## Extract provided
[Start of Attachment]
Only kind of, though. I do happily suspect that it will slow to a more tolerable level of insanity once I get an apartment of my own and a normal routine. This is all my way of saying that I realize I’ve been neglecting my blog. And it’s a shame because I have this notebook full of sketches and notes from my trip to Italy. I had hoped to distill it all into a brilliant essay, but in the interest of actually posting something, I’m going to start placing the notes up on the site in no particular order. Here goes:

Instructions for a credit card operated gas pump in Taverne d’Arbia (SE of Siena):
To insert notes aligned to the right in any verse.
To wait the accreditation in the display.
To select the wanted bomb.
Out to the spy of the select bomb, to take the supplier.
[Everybody got that?]

Sitting on a delayed train to Piombino in Pisa Centrale Station by myself with nothing to read, I stick my head out the train window and look up and down the tracks hoping to catch a glimpse of the Leaning Tower. No dice. I am surprised to hear, however, large numbers of people singing raucously, but in unison, in the distance. It is loud and it is getting louder. The source? A train pulls up at the next platform over and it is packed – PACKED. And it is rocking back and forth – not just one car, but the entire train – full of soccer fans on their way to a Sunday match. Newly promoted Livorno? Does Pisa have a team in the top division? I don’t know, but just as I’m getting my mind around what I’m seeing, the train pulls away, a moving can of ebullient sardines.

The anglicized version of Livorno is Leghorn. Obviously.

Walking around Portoferraio at night in a chilly breeze and under a near-full moon, I meander around the old city, past the Renaissance fortresses and down the crooked alleys. I hear families sitting down to dinner, a boat’s horn, and then, in the distance, I hear it: someone is listening to the Macarena. God bless the Macarena.
[End of Attachment]
## Exercise prompt
Please return the part of the Italy travel post starting with "Only kind of, though." and going on through "in the display.", copied word for word. The listing is separate material with no connection to the Italy travel post.

## Recorded data
[Start of Attachment]
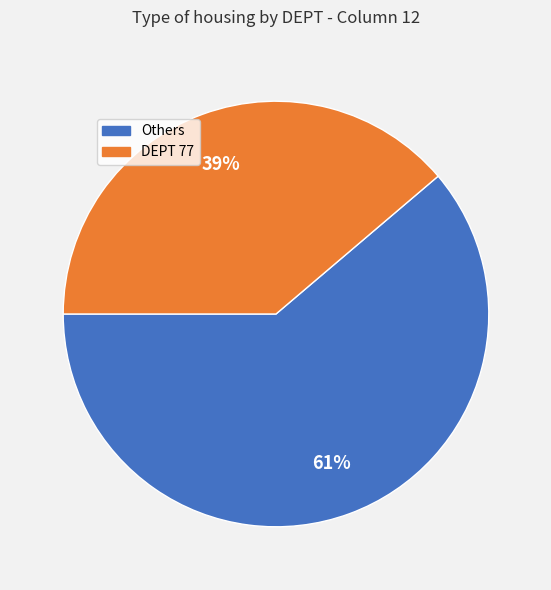

The Others slice represents 61% of the pie. True or false?

True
[End of Attachment]
## Output for this task
Only kind of, though. I do happily suspect that it will slow to a more tolerable level of insanity once I get an apartment of my own and a normal routine. This is all my way of saying that I realize I’ve been neglecting my blog. And it’s a shame because I have this notebook full of sketches and notes from my trip to Italy. I had hoped to distill it all into a brilliant essay, but in the interest of actually posting something, I’m going to start placing the notes up on the site in no particular order. Here goes:

Instructions for a credit card operated gas pump in Taverne d’Arbia (SE of Siena):
To insert notes aligned to the right in any verse.
To wait the accreditation in the display.